Stored data entries
------------------------

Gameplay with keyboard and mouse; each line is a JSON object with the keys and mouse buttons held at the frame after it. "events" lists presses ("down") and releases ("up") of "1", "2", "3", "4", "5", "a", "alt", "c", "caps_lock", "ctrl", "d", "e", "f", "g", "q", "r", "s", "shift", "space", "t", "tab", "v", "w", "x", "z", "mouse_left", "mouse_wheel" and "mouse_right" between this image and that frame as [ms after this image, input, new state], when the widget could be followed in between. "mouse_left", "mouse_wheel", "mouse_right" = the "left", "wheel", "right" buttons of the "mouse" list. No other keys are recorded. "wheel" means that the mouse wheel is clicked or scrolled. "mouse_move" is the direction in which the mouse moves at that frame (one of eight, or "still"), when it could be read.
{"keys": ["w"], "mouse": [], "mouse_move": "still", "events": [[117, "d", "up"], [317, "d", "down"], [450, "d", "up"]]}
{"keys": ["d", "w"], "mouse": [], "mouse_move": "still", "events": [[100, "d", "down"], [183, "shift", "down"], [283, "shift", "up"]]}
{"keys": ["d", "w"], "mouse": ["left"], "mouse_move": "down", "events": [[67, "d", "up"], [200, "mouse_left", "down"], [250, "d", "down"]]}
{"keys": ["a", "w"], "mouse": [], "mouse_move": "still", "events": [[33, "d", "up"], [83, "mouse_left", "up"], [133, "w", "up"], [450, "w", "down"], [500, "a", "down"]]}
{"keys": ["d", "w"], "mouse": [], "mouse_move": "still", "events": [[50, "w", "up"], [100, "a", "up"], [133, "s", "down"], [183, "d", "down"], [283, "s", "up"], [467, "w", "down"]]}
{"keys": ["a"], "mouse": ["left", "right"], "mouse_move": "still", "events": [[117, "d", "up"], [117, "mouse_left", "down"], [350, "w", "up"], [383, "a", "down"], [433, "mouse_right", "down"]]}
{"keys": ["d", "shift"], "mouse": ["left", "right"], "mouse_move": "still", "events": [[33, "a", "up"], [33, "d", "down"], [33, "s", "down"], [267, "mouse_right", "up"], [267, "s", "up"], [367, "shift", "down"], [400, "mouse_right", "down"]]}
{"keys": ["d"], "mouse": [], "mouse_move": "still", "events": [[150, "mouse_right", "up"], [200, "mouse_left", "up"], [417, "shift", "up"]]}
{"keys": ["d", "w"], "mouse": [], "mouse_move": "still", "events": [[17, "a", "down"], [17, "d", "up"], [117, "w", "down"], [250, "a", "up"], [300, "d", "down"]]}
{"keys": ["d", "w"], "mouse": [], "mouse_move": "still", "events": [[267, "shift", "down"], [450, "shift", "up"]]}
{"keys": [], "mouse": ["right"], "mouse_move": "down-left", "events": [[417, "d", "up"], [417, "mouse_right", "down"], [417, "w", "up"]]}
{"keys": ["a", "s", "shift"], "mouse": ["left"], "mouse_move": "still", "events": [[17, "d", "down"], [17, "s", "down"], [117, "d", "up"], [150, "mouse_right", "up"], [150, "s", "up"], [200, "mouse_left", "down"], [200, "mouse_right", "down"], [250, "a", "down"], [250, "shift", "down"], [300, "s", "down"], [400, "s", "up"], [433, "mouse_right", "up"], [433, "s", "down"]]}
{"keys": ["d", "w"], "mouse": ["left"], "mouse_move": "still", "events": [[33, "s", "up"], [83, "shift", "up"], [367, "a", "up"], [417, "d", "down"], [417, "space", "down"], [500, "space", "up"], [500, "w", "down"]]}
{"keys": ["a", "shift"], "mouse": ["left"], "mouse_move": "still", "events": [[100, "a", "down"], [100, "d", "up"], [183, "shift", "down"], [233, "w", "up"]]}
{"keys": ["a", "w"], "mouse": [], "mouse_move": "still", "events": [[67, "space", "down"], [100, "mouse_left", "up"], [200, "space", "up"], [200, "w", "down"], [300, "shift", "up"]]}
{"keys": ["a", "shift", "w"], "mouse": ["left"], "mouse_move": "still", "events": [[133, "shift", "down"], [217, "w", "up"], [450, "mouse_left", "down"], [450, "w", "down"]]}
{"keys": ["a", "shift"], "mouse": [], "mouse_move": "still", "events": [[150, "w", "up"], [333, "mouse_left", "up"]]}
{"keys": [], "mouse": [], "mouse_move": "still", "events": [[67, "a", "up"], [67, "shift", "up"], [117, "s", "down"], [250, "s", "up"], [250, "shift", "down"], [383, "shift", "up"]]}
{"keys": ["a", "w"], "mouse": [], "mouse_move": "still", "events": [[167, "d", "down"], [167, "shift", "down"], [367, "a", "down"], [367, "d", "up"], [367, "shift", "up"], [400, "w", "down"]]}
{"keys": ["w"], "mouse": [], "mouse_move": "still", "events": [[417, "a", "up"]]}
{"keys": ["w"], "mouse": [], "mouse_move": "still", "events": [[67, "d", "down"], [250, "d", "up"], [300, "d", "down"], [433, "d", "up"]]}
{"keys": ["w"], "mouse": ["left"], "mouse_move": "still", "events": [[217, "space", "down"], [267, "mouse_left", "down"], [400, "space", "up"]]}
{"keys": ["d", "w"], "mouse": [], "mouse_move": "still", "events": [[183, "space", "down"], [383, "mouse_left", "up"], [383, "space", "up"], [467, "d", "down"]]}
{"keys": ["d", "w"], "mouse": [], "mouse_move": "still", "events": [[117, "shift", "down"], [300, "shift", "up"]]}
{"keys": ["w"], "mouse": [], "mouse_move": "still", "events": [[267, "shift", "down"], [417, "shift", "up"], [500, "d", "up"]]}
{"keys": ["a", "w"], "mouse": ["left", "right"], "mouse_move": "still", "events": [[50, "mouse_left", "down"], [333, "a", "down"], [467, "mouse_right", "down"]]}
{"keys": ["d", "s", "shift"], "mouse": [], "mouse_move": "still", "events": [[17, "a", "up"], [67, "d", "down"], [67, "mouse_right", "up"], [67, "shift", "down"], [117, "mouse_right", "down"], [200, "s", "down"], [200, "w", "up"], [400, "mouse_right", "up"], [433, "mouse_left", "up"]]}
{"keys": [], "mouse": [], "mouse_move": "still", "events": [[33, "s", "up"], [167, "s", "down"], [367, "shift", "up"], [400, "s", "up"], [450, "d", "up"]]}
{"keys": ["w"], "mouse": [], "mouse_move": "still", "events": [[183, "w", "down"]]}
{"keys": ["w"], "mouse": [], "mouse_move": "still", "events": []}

------------------------

### PROBLEM DESCRIPTION
Reproduce the data above in full. Leave nothing out.

### TASK ANSWER
Gameplay with keyboard and mouse; each line is a JSON object with the keys and mouse buttons held at the frame after it. "events" lists presses ("down") and releases ("up") of "1", "2", "3", "4", "5", "a", "alt", "c", "caps_lock", "ctrl", "d", "e", "f", "g", "q", "r", "s", "shift", "space", "t", "tab", "v", "w", "x", "z", "mouse_left", "mouse_wheel" and "mouse_right" between this image and that frame as [ms after this image, input, new state], when the widget could be followed in between. "mouse_left", "mouse_wheel", "mouse_right" = the "left", "wheel", "right" buttons of the "mouse" list. No other keys are recorded. "wheel" means that the mouse wheel is clicked or scrolled. "mouse_move" is the direction in which the mouse moves at that frame (one of eight, or "still"), when it could be read.
{"keys": ["w"], "mouse": [], "mouse_move": "still", "events": [[117, "d", "up"], [317, "d", "down"], [450, "d", "up"]]}
{"keys": ["d", "w"], "mouse": [], "mouse_move": "still", "events": [[100, "d", "down"], [183, "shift", "down"], [283, "shift", "up"]]}
{"keys": ["d", "w"], "mouse": ["left"], "mouse_move": "down", "events": [[67, "d", "up"], [200, "mouse_left", "down"], [250, "d", "down"]]}
{"keys": ["a", "w"], "mouse": [], "mouse_move": "still", "events": [[33, "d", "up"], [83, "mouse_left", "up"], [133, "w", "up"], [450, "w", "down"], [500, "a", "down"]]}
{"keys": ["d", "w"], "mouse": [], "mouse_move": "still", "events": [[50, "w", "up"], [100, "a", "up"], [133, "s", "down"], [183, "d", "down"], [283, "s", "up"], [467, "w", "down"]]}
{"keys": ["a"], "mouse": ["left", "right"], "mouse_move": "still", "events": [[117, "d", "up"], [117, "mouse_left", "down"], [350, "w", "up"], [383, "a", "down"], [433, "mouse_right", "down"]]}
{"keys": ["d", "shift"], "mouse": ["left", "right"], "mouse_move": "still", "events": [[33, "a", "up"], [33, "d", "down"], [33, "s", "down"], [267, "mouse_right", "up"], [267, "s", "up"], [367, "shift", "down"], [400, "mouse_right", "down"]]}
{"keys": ["d"], "mouse": [], "mouse_move": "still", "events": [[150, "mouse_right", "up"], [200, "mouse_left", "up"], [417, "shift", "up"]]}
{"keys": ["d", "w"], "mouse": [], "mouse_move": "still", "events": [[17, "a", "down"], [17, "d", "up"], [117, "w", "down"], [250, "a", "up"], [300, "d", "down"]]}
{"keys": ["d", "w"], "mouse": [], "mouse_move": "still", "events": [[267, "shift", "down"], [450, "shift", "up"]]}
{"keys": [], "mouse": ["right"], "mouse_move": "down-left", "events": [[417, "d", "up"], [417, "mouse_right", "down"], [417, "w", "up"]]}
{"keys": ["a", "s", "shift"], "mouse": ["left"], "mouse_move": "still", "events": [[17, "d", "down"], [17, "s", "down"], [117, "d", "up"], [150, "mouse_right", "up"], [150, "s", "up"], [200, "mouse_left", "down"], [200, "mouse_right", "down"], [250, "a", "down"], [250, "shift", "down"], [300, "s", "down"], [400, "s", "up"], [433, "mouse_right", "up"], [433, "s", "down"]]}
{"keys": ["d", "w"], "mouse": ["left"], "mouse_move": "still", "events": [[33, "s", "up"], [83, "shift", "up"], [367, "a", "up"], [417, "d", "down"], [417, "space", "down"], [500, "space", "up"], [500, "w", "down"]]}
{"keys": ["a", "shift"], "mouse": ["left"], "mouse_move": "still", "events": [[100, "a", "down"], [100, "d", "up"], [183, "shift", "down"], [233, "w", "up"]]}
{"keys": ["a", "w"], "mouse": [], "mouse_move": "still", "events": [[67, "space", "down"], [100, "mouse_left", "up"], [200, "space", "up"], [200, "w", "down"], [300, "shift", "up"]]}
{"keys": ["a", "shift", "w"], "mouse": ["left"], "mouse_move": "still", "events": [[133, "shift", "down"], [217, "w", "up"], [450, "mouse_left", "down"], [450, "w", "down"]]}
{"keys": ["a", "shift"], "mouse": [], "mouse_move": "still", "events": [[150, "w", "up"], [333, "mouse_left", "up"]]}
{"keys": [], "mouse": [], "mouse_move": "still", "events": [[67, "a", "up"], [67, "shift", "up"], [117, "s", "down"], [250, "s", "up"], [250, "shift", "down"], [383, "shift", "up"]]}
{"keys": ["a", "w"], "mouse": [], "mouse_move": "still", "events": [[167, "d", "down"], [167, "shift", "down"], [367, "a", "down"], [367, "d", "up"], [367, "shift", "up"], [400, "w", "down"]]}
{"keys": ["w"], "mouse": [], "mouse_move": "still", "events": [[417, "a", "up"]]}
{"keys": ["w"], "mouse": [], "mouse_move": "still", "events": [[67, "d", "down"], [250, "d", "up"], [300, "d", "down"], [433, "d", "up"]]}
{"keys": ["w"], "mouse": ["left"], "mouse_move": "still", "events": [[217, "space", "down"], [267, "mouse_left", "down"], [400, "space", "up"]]}
{"keys": ["d", "w"], "mouse": [], "mouse_move": "still", "events": [[183, "space", "down"], [383, "mouse_left", "up"], [383, "space", "up"], [467, "d", "down"]]}
{"keys": ["d", "w"], "mouse": [], "mouse_move": "still", "events": [[117, "shift", "down"], [300, "shift", "up"]]}
{"keys": ["w"], "mouse": [], "mouse_move": "still", "events": [[267, "shift", "down"], [417, "shift", "up"], [500, "d", "up"]]}
{"keys": ["a", "w"], "mouse": ["left", "right"], "mouse_move": "still", "events": [[50, "mouse_left", "down"], [333, "a", "down"], [467, "mouse_right", "down"]]}
{"keys": ["d", "s", "shift"], "mouse": [], "mouse_move": "still", "events": [[17, "a", "up"], [67, "d", "down"], [67, "mouse_right", "up"], [67, "shift", "down"], [117, "mouse_right", "down"], [200, "s", "down"], [200, "w", "up"], [400, "mouse_right", "up"], [433, "mouse_left", "up"]]}
{"keys": [], "mouse": [], "mouse_move": "still", "events": [[33, "s", "up"], [167, "s", "down"], [367, "shift", "up"], [400, "s", "up"], [450, "d", "up"]]}
{"keys": ["w"], "mouse": [], "mouse_move": "still", "events": [[183, "w", "down"]]}
{"keys": ["w"], "mouse": [], "mouse_move": "still", "events": []}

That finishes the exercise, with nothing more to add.